[Excerpted text]
━━━━━━━━━━━━━━━━━━━━━━━━━━━━━━

Monthly Archives: December 2007

end of year rant

A friend of mine, Kevin Merritt, blogged recently that folks should blog about the startups they like to help them out.  In this case, I’m going to blog about things that are driving me nuts, batty, bonkers or just plain up a wall.  I want to get these things off my chest before the end of the year so I can start fresh.

- Firefox for Mac (v 2.0.x) is awful.  Just awful.  It has to be the slowest browser on any platform on the planet.  It crashes all the time, hogs a ton of memory and seriously makes me yearn for IE7 on WinXP so much so that I am finding myself using it more and more in Parallels on my Mac.   Until Camano and Safari support the toolbars and plug-ins that Firefox and IE support, using those alternatives is a non-starter in my world.  Maybe Firefox 3 will be better, it certainly can’t be any worse.

━━━━━━━━━━━━━━━━━━━━━━━━━━━━━━

[Items]
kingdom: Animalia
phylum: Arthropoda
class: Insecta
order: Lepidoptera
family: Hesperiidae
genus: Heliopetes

━━━━━━━━━━━━━━━━━━━━━━━━━━━━━━

[Exercise instructions]
1 – From the end-of-year rant, return the passage that begins at the words "Monthly Archives: December" and stops after "be any worse.".
2 – In the end-of-year rant, what does the writer say Firefox for Mac makes them yearn for?
3 – Decide whether each statement agrees with the end-of-year rant, and answer yes or no with the deciding words quoted: (a) Kevin Merritt blogged that people should write about startups they like in order to help them. (b) The writer says Firefox for Mac uses little memory. (c) The writer finds Safari a workable alternative for now.

[Solution list]
1 –
Monthly Archives: December 2007

end of year rant

A friend of mine, Kevin Merritt, blogged recently that folks should blog about the startups they like to help them out.  In this case, I’m going to blog about things that are driving me nuts, batty, bonkers or just plain up a wall.  I want to get these things off my chest before the end of the year so I can start fresh.

- Firefox for Mac (v 2.0.x) is awful.  Just awful.  It has to be the slowest browser on any platform on the planet.  It crashes all the time, hogs a ton of memory and seriously makes me yearn for IE7 on WinXP so much so that I am finding myself using it more and more in Parallels on my Mac.   Until Camano and Safari support the toolbars and plug-ins that Firefox and IE support, using those alternatives is a non-starter in my world.  Maybe Firefox 3 will be better, it certainly can’t be any worse.

2 – IE7 on WinXP.

3 –
(a) Yes: "folks should blog about the startups they like to help them out"
(b) No: "hogs a ton of memory"
(c) No: "using those alternatives is a non-starter in my world"